Top of RECORDS SHOWN

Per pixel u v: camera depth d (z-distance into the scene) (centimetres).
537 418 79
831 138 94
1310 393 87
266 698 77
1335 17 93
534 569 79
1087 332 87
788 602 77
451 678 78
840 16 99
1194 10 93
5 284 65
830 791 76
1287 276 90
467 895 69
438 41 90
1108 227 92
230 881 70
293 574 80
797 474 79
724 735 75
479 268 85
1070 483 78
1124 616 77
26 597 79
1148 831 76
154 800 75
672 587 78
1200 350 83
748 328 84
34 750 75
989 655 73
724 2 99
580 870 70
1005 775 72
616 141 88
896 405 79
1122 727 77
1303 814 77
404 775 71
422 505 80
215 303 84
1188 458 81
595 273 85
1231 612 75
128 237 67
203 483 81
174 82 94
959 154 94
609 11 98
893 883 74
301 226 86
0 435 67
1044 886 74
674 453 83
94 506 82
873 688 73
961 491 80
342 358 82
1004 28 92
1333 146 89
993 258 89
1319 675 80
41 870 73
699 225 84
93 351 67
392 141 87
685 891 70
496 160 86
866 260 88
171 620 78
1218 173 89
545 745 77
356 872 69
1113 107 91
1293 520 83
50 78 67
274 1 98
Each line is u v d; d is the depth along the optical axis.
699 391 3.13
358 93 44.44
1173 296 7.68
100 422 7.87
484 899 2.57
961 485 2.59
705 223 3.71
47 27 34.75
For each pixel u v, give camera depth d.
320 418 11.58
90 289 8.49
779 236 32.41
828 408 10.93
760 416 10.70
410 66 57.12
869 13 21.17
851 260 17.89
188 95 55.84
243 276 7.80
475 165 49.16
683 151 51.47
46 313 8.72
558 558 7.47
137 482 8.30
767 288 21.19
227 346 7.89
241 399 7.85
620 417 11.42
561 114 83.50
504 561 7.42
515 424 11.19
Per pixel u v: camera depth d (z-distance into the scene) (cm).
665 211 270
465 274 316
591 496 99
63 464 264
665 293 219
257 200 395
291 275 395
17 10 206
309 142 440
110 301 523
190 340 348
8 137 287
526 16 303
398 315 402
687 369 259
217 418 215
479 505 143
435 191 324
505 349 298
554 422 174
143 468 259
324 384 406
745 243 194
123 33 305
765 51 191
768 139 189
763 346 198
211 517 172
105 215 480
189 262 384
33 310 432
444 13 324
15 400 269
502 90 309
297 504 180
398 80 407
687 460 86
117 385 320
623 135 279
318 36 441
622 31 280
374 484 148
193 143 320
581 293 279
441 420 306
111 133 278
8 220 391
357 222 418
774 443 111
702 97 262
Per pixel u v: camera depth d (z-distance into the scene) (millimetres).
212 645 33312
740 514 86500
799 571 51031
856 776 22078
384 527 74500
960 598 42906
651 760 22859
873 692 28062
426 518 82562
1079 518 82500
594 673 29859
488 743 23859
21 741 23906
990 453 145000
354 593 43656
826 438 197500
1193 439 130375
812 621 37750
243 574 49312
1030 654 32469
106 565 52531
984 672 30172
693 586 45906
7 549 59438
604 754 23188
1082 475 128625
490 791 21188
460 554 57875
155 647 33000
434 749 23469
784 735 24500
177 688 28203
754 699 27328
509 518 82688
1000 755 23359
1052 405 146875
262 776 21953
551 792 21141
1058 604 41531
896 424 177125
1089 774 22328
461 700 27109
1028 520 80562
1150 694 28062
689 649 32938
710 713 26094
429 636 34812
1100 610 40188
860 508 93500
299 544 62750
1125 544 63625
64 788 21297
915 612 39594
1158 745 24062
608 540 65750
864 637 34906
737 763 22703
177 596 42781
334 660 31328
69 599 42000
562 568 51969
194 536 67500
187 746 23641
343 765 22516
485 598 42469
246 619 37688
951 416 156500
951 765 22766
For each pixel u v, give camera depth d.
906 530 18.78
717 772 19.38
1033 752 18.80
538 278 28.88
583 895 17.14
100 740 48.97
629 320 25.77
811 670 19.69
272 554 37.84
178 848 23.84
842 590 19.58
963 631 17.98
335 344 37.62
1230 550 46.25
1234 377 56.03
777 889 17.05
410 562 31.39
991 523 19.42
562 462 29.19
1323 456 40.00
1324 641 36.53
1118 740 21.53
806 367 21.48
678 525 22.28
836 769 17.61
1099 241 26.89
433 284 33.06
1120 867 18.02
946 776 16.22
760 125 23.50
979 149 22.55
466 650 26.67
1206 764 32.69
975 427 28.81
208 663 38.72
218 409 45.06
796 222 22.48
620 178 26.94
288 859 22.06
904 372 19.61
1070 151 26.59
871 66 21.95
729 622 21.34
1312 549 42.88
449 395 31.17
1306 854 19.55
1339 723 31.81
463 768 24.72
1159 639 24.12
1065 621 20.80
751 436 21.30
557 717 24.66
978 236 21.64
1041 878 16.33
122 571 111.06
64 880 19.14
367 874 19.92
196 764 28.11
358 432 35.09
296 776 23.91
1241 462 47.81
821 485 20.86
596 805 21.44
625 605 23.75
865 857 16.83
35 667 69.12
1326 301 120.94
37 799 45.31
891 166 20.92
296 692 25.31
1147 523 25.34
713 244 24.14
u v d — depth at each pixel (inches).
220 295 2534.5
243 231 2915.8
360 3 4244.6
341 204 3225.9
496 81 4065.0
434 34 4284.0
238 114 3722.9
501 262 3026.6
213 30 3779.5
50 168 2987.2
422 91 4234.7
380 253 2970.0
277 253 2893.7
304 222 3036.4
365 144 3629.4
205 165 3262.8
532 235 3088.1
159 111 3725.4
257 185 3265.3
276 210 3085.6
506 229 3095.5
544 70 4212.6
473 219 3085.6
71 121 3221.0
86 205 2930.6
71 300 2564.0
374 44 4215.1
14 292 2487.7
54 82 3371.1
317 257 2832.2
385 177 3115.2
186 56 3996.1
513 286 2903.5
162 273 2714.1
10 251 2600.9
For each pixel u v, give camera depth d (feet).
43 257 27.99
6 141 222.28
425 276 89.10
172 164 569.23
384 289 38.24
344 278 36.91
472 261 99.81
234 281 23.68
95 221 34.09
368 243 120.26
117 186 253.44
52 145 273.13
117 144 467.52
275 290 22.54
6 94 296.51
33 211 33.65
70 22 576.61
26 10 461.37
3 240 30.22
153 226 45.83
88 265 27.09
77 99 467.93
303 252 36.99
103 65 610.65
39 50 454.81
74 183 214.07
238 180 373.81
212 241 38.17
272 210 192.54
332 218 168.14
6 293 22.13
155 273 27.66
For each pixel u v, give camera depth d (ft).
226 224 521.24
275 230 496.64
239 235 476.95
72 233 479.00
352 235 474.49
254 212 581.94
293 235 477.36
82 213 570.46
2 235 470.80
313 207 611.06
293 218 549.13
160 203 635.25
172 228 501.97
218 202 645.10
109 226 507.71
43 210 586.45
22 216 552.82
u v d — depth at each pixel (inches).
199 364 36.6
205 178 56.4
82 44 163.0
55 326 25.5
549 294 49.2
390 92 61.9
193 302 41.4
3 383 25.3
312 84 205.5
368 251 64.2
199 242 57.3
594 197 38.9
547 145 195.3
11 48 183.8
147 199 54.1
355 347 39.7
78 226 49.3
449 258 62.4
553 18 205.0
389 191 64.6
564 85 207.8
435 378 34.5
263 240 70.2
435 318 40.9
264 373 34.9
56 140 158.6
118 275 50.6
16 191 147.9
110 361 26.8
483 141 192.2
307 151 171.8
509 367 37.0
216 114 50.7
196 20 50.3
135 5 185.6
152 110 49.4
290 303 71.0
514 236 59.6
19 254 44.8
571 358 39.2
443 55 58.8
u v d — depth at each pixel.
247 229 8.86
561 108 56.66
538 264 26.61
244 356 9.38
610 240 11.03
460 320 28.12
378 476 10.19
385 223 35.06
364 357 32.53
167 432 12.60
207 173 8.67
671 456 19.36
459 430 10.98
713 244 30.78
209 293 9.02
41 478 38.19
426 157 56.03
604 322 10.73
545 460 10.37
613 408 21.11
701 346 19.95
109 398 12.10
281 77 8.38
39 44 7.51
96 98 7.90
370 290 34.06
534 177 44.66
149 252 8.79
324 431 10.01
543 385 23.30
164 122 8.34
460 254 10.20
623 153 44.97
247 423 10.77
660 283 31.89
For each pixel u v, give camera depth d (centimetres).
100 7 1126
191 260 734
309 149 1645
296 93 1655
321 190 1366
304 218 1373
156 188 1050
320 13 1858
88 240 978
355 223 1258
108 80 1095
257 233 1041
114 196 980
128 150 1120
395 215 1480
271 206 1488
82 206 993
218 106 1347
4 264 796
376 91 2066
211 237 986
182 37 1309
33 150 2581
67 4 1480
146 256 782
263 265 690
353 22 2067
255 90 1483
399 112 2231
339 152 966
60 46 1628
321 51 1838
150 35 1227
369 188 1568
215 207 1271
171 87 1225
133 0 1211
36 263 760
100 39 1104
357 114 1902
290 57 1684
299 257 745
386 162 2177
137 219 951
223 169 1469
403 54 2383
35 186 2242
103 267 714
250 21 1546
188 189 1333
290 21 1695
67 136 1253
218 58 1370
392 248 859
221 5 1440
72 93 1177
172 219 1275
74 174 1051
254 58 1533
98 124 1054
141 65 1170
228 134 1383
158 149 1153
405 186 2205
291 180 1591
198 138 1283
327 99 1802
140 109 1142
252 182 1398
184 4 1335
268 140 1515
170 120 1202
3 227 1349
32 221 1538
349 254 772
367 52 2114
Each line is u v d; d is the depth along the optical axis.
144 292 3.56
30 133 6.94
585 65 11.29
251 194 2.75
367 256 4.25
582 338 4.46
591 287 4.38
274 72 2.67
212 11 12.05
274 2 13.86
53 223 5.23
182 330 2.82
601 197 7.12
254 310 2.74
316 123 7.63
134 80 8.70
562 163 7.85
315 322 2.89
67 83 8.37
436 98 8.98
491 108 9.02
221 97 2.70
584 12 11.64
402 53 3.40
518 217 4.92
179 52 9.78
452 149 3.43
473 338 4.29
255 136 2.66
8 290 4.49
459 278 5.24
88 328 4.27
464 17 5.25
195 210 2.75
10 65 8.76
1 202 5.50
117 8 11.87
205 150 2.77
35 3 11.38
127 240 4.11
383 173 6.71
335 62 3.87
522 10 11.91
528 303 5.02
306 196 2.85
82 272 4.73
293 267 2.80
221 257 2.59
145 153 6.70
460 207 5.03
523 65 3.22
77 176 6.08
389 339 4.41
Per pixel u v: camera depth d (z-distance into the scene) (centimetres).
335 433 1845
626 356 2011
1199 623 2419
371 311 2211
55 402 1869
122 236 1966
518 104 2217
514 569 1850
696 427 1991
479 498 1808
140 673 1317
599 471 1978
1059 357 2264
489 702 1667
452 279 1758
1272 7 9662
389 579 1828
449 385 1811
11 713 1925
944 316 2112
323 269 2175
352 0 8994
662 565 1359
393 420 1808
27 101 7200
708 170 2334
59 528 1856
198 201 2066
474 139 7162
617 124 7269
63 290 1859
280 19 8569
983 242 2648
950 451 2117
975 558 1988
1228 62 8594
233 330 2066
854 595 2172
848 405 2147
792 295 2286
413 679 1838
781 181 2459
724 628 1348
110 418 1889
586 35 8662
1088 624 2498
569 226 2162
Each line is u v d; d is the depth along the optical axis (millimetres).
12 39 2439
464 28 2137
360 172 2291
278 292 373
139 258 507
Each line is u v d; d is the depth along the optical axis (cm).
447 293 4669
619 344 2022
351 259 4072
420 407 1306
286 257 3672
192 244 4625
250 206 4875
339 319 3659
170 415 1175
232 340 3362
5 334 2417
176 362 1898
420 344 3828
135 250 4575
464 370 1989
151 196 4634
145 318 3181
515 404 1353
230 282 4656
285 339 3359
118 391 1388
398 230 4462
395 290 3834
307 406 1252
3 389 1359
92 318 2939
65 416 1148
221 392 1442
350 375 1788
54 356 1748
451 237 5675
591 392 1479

Bottom of RECORDS SHOWN

DIRECTIONS
Look for the word "distance" in the data, then return every line that contains it.

ANSWER BELOW
Per pixel u v: camera depth d (z-distance into the scene) (centimetres).
Per pixel u v: camera depth d (z-distance into the scene) (cm).
Per pixel u v: camera depth d (z-distance into the scene) (millimetres).
Per pixel u v: camera depth d (z-distance into the scene) (centimetres).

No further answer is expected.